俞气愣愣,真的沉思了很久,这才带着点难过,“我有很多想为他做的事情,只是发现我什么都做不了,穿越时光在第一次遇见他的时候就告诉他我爱他,可以吗?”
薄簇也是思考了很久,摸了摸眼镜腿,叹了叹气“我想补她一个婚礼,她嫁给我很委屈,也很匆忙,也没什么好隐瞒的。”
“我的家庭大家应该知道,父母双亡,是外婆拉扯着长大的,一开始没有想这么快结婚的,只是我外婆重病,老人家希望在自己还在的时候看着我成家。从黔州回来后的第四个月我们就领证了。”
“但是碍于我的身份,我没办法给她一个高朋满座的婚礼,连婚纱照都是偷偷拍的,生怕被发现。”
那边应该是编导把薄簇的话给俞气说,俞气想起什么似的,笑得有些苦涩。
“真是,他明明什么都不欠我。其实嫁给他我也没想过会有公开的一天,我爱他所以理应接受他带给我的一切,我不能爱他的光芒,却不能接受光芒下的阴影吧。”
“可能一开始的确有一点外婆的意愿,但更多的是我希望和他走下去吧,既然早晚都是他那么早一点晚一点又有什么区别呢?”
“啊,婚纱照嘛?其实也挺特别的不是吗?为了保密我们就请了一个拍纪录片的朋友做我们的摄影师,还有一些身边的朋友,大晚上打着搬材料的名义溜进学校。”
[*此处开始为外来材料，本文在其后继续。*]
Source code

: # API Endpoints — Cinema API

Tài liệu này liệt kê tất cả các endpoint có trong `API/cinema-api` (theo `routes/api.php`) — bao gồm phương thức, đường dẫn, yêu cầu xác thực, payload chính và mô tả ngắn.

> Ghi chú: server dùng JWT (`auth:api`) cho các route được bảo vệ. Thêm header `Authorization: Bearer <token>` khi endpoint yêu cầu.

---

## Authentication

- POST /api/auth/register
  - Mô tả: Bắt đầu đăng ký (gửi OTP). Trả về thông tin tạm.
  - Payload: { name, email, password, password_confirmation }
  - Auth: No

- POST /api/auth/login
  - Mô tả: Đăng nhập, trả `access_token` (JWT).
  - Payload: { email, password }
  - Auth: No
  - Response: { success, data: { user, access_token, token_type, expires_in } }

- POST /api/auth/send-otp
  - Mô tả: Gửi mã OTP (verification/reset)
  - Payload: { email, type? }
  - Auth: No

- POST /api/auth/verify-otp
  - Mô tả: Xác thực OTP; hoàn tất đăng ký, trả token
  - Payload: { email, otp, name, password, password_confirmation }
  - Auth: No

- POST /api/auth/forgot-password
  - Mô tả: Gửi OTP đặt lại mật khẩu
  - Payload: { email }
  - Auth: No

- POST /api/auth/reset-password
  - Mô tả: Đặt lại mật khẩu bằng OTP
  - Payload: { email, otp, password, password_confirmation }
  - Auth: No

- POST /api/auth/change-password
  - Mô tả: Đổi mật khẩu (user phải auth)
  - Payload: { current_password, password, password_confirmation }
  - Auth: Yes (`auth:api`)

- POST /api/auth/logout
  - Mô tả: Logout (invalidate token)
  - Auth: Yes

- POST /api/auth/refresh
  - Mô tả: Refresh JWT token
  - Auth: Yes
“他说我们是在怀理的大草坪遇见的,那就在这里拍照,很执着,漫天繁星和那颗苍翠范黑的大榕树,还有我们白墙的实验楼,拍出来就很美,是属于我们的浪漫。”
最后一个问题有什么相对对方说的话嘛?
俞气终于没了思考,脱口而出,“俞先生,嫁给你是我的幸运不是委屈。”
薄簇也是下意识就温柔的笑着“薄夫人,娶了你是我的运气。”
那边演播厅里静悄悄的,突然一直没作声的何络就突如其来的开始默默的哭,齐抛也被他吓了一跳。
那边曾黎似有所感的低着头,“做我们这一行的,最大的愧疚永远是给家人的,什么都要偷偷摸摸的,生怕下一秒就绯闻缠身。”
齐抛在那边突然嗤笑一声,他什么都知道,知道这一路他们有多难。
大一的时候齐抛的确是不喜欢这个近乎神话的男生,几乎全能的人看着就假兮兮的,抱着揭下他真面目的目的靠近,却发现他也没那么讨厌,也就莫名其妙成了朋友。
第一次知道薄簇的家里情况是在那年大三的时候,他突然要去选秀的时候。
薄簇的成绩不错,属于那种导师抢着保研,外面资源很好的那种,熬个几年开个公司不在话下,所以一开始他要休学去选秀的时候齐抛觉得他 肯定是疯了,为了防止他被骗,再加之齐公子心也不在学业。
齐公子不喜欢计算机,当年是和家里搞叛逆发奋图强再加之他家捐的几栋楼才入选的计算机系,他也没想那么多,反正最后都要回家继承家业的,也就混混不挂科,所幸直接和薄簇一起去选秀去了。
虽然是朋友但是齐抛觉得有些事总是要别人自己愿意说才可以,逼人算什么没用的玩意儿,所以当问薄簇为什么选秀的时候他给避开的时候他就在没过问过。